Solid lipid nanoparticles for retinal gene therapy: Transfection and intracellular trafficking in RPE cells

Retinal pigment epithelial (RPE) cells are usually employed to study DNA systems for diseases related to problems in the retina. Solid lipid nanoparticles (SLNs) have been shown to be useful non-viral vectors for gene therapy. The objective of this work was to evaluate the transfection capacity of SLNs in the human retinal pigment epithelial established cell line (ARPE-19) in order to elucidate the potential application of this vector in the treatment of retinal diseases.

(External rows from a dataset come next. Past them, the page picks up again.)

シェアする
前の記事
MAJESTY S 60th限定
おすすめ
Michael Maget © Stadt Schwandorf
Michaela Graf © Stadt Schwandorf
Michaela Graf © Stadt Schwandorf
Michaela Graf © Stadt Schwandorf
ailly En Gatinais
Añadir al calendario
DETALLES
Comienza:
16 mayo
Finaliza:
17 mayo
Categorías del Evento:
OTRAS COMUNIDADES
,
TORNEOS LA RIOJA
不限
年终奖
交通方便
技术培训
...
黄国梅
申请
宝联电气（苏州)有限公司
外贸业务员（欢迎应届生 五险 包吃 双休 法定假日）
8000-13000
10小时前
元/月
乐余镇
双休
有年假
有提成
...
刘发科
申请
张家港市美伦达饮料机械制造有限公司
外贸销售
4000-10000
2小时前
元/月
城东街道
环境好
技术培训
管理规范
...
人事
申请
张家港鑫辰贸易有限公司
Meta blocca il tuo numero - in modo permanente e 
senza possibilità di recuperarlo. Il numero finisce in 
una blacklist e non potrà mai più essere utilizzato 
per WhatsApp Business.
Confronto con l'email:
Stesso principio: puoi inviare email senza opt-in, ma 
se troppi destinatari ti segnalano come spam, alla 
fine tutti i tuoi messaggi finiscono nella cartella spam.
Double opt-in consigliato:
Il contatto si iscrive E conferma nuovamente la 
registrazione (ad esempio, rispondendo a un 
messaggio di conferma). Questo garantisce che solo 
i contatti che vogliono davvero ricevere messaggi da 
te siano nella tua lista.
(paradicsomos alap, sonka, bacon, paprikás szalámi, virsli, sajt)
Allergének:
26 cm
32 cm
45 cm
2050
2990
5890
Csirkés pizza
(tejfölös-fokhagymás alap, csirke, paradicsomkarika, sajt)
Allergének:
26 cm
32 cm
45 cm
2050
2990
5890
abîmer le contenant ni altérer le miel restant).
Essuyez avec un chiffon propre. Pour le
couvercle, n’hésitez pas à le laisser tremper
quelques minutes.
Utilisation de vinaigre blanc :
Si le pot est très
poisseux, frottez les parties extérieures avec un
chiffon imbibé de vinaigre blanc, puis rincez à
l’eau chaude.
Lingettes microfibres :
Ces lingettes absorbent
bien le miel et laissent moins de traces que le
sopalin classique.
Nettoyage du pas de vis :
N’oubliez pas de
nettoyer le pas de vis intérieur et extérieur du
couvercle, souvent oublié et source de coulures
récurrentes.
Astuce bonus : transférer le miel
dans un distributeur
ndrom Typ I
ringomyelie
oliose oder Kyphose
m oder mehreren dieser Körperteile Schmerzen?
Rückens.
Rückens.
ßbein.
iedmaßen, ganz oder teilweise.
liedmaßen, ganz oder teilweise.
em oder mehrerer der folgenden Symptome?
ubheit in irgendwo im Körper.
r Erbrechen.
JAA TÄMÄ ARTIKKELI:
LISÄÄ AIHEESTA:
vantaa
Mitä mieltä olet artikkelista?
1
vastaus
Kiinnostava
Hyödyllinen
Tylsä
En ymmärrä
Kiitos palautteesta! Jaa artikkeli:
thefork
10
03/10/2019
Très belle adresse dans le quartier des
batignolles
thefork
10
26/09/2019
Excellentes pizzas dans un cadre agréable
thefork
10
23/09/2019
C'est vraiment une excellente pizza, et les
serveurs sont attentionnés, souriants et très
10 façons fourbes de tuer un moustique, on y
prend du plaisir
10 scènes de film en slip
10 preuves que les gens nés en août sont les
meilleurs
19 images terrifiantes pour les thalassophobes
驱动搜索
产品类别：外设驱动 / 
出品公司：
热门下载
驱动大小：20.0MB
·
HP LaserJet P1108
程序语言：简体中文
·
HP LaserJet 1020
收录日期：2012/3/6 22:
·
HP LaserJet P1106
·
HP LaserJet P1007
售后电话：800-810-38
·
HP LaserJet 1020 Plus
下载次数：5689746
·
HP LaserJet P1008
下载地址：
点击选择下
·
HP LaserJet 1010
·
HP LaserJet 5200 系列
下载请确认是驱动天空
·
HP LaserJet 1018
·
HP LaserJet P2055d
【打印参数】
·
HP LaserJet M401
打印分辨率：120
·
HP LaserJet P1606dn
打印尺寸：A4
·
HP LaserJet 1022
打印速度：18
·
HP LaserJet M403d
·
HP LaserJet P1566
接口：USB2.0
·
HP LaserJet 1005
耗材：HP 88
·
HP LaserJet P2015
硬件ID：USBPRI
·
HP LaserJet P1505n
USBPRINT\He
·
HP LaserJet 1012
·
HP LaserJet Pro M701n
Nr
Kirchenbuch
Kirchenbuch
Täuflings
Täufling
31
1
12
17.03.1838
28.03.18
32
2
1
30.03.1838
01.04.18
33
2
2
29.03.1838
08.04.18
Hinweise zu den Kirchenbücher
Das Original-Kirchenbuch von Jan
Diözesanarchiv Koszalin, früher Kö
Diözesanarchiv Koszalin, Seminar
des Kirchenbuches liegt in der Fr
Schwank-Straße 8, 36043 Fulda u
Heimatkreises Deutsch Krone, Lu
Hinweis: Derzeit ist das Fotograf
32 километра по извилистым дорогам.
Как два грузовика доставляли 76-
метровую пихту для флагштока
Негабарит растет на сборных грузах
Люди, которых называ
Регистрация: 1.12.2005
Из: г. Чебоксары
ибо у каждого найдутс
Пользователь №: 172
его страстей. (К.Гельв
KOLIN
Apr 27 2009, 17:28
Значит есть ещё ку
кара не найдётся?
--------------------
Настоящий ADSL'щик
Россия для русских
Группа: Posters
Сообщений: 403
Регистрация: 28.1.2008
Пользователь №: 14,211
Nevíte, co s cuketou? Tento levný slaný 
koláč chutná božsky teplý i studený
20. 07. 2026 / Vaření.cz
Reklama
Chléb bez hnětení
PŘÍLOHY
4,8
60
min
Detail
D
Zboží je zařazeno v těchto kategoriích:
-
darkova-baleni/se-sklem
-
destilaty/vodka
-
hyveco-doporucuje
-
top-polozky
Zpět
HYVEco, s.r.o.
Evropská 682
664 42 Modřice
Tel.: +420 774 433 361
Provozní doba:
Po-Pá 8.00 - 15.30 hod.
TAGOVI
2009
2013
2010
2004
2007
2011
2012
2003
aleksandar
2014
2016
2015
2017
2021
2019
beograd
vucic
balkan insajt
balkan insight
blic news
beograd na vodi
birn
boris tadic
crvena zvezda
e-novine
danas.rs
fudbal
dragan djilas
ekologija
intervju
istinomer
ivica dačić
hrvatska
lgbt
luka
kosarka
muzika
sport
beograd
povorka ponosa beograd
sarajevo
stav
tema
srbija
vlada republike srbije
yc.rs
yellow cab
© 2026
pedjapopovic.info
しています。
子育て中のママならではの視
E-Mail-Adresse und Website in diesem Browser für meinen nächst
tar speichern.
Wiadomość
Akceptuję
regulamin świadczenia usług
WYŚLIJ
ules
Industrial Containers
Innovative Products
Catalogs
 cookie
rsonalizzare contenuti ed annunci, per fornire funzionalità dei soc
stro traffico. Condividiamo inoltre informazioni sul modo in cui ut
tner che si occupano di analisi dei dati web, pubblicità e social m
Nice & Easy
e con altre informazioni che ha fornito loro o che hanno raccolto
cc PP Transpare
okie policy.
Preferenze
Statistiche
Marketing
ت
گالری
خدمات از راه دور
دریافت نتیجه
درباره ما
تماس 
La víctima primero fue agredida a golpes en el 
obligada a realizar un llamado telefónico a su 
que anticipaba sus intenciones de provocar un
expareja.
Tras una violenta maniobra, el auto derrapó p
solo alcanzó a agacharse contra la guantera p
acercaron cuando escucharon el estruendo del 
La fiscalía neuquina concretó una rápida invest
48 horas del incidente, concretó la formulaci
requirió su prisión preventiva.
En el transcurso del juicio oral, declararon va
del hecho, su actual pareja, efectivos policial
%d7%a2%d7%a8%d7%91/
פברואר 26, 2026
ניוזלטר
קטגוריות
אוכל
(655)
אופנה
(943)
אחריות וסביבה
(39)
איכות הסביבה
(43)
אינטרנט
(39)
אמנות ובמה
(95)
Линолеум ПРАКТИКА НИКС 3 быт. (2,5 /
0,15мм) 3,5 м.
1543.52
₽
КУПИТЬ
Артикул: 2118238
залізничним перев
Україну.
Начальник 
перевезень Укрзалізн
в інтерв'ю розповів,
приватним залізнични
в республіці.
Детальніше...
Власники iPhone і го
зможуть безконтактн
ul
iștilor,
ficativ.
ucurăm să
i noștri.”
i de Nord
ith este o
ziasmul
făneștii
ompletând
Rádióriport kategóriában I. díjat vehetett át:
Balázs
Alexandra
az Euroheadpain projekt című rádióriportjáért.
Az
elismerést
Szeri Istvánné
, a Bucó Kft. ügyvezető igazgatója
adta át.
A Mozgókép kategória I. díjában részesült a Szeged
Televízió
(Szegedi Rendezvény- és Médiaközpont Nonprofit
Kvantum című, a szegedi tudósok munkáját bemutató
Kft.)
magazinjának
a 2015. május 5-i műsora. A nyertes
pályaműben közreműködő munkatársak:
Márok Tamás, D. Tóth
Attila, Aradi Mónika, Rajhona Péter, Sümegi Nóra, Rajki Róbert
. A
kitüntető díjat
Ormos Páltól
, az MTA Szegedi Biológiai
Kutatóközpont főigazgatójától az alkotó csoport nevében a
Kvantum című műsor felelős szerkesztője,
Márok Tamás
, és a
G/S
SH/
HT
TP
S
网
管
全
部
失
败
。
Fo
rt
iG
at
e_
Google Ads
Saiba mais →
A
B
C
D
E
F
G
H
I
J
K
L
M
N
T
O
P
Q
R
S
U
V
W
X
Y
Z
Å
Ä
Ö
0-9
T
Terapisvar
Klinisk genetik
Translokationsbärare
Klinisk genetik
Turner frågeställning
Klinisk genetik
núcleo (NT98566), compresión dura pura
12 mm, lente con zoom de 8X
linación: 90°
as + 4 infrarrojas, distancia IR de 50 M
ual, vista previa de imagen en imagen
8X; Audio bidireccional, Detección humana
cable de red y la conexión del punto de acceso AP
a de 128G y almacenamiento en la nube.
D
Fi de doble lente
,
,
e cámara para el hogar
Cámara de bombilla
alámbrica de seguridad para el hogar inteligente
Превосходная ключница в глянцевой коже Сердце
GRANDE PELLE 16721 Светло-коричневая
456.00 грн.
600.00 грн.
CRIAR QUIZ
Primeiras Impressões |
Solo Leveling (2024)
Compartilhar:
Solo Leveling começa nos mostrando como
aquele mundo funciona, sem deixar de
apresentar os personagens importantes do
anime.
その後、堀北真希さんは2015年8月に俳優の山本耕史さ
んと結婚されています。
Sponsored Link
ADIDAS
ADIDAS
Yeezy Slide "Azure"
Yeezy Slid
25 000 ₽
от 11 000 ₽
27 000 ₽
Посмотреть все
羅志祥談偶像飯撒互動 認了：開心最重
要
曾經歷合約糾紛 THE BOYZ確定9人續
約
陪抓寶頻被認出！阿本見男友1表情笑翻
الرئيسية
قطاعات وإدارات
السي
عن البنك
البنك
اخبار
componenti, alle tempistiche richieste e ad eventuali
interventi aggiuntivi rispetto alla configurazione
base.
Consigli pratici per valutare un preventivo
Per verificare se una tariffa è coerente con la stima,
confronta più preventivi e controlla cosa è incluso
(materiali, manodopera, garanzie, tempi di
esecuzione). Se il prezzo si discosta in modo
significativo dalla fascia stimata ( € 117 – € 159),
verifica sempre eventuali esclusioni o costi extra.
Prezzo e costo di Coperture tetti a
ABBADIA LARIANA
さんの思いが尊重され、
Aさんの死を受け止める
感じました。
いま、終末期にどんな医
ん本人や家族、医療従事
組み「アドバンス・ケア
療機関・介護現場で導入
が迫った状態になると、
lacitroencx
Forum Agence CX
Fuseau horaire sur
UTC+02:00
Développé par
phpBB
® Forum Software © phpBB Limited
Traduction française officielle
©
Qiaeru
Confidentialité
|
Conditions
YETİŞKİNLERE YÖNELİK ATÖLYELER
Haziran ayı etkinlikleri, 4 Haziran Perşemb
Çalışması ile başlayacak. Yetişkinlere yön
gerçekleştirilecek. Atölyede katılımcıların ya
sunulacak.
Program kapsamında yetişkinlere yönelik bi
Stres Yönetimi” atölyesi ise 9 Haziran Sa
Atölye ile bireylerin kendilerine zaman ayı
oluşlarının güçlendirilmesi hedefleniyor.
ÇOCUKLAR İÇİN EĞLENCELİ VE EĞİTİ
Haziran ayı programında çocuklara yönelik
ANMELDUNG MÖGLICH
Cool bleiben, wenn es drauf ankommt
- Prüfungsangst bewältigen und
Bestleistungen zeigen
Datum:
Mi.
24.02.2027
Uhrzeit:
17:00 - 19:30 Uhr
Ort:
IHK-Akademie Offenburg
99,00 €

Results showed a lower transfection level of SLNs in ARPE-19 cells than in HEK293 (2.5% vs. 14.9% EGFP positive cells at 72 h post-transfection). Trafficking studies revealed a delay in cell uptake of the vectors in ARPE-19 cells. Differences in internalization process into the two cell lines studied explain, in part, the difference in the gene expression. The clathrin-mediated endocytosis in ARPE-19 cells directs the solid lipid nanoparticles to lysosomes; moreover, the low division rate of this cell line hampers the entrance of DNA into the nucleus. The knowledge of intracellular trafficking is very useful in order to design more efficient vectors taking into account the characteristics of the specific cell line to be transfected.